Write the entries out again exactly as they stand, but without the pictures.

* RECORDS FOR PROCESSING
■ ■ ■ ■ ■

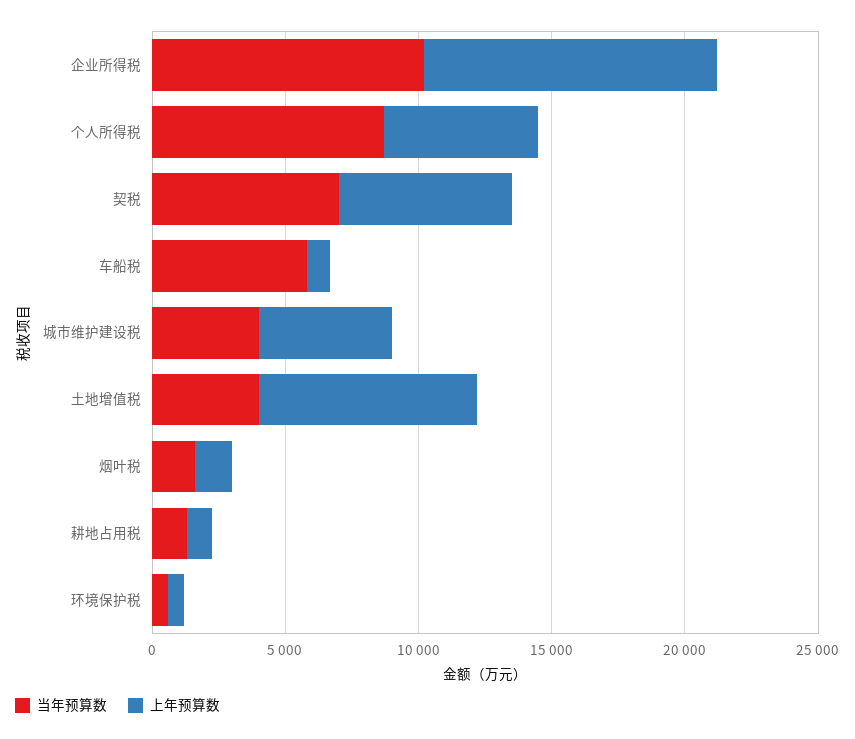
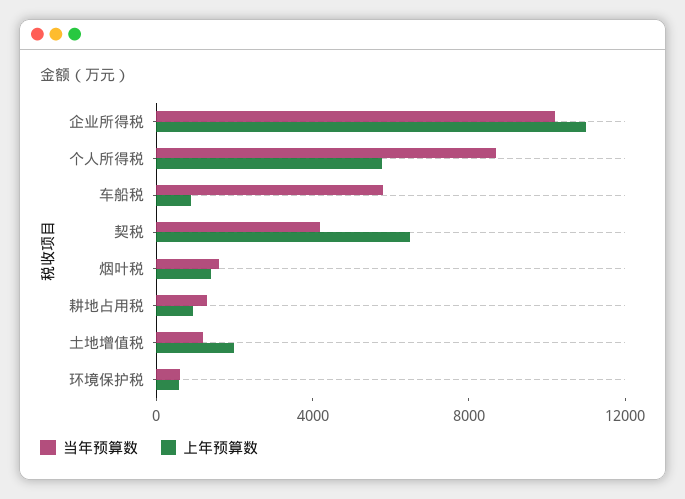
  {
    "当年预算数": {
      "企业所得税": 10000,
      "个人所得税": 9000,
-     "契税": 7000,
+     "契税": 4000,
      "车船税": 6000,
-     "城市维护建设税": 4000,
-     "土地增值税": 4000,
+     "土地增值税": 1000,
      "烟叶税": 2000,
      "耕地占用税": 1000,
      "环境保护税": 1000
    },
    "上年预算数": {
      "企业所得税": 11000,
      "个人所得税": 6000,
      "契税": 7000,
      "车船税": 1000,
-     "城市维护建设税": 5000,
-     "土地增值税": 8000,
+     "土地增值税": 2000,
      "烟叶税": 1000,
      "耕地占用税": 1000,
      "环境保护税": 1000
    }
  }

■ ■ ■ ■ ■

* TASK OUTPUT
  {
    "当年预算数": {
      "企业所得税": 10000,
      "个人所得税": 9000,
-     "契税": 7000,
+     "契税": 4000,
      "车船税": 6000,
-     "城市维护建设税": 4000,
-     "土地增值税": 4000,
+     "土地增值税": 1000,
      "烟叶税": 2000,
      "耕地占用税": 1000,
      "环境保护税": 1000
    },
    "上年预算数": {
      "企业所得税": 11000,
      "个人所得税": 6000,
      "契税": 7000,
      "车船税": 1000,
-     "城市维护建设税": 5000,
-     "土地增值税": 8000,
+     "土地增值税": 2000,
      "烟叶税": 1000,
      "耕地占用税": 1000,
      "环境保护税": 1000
    }
  }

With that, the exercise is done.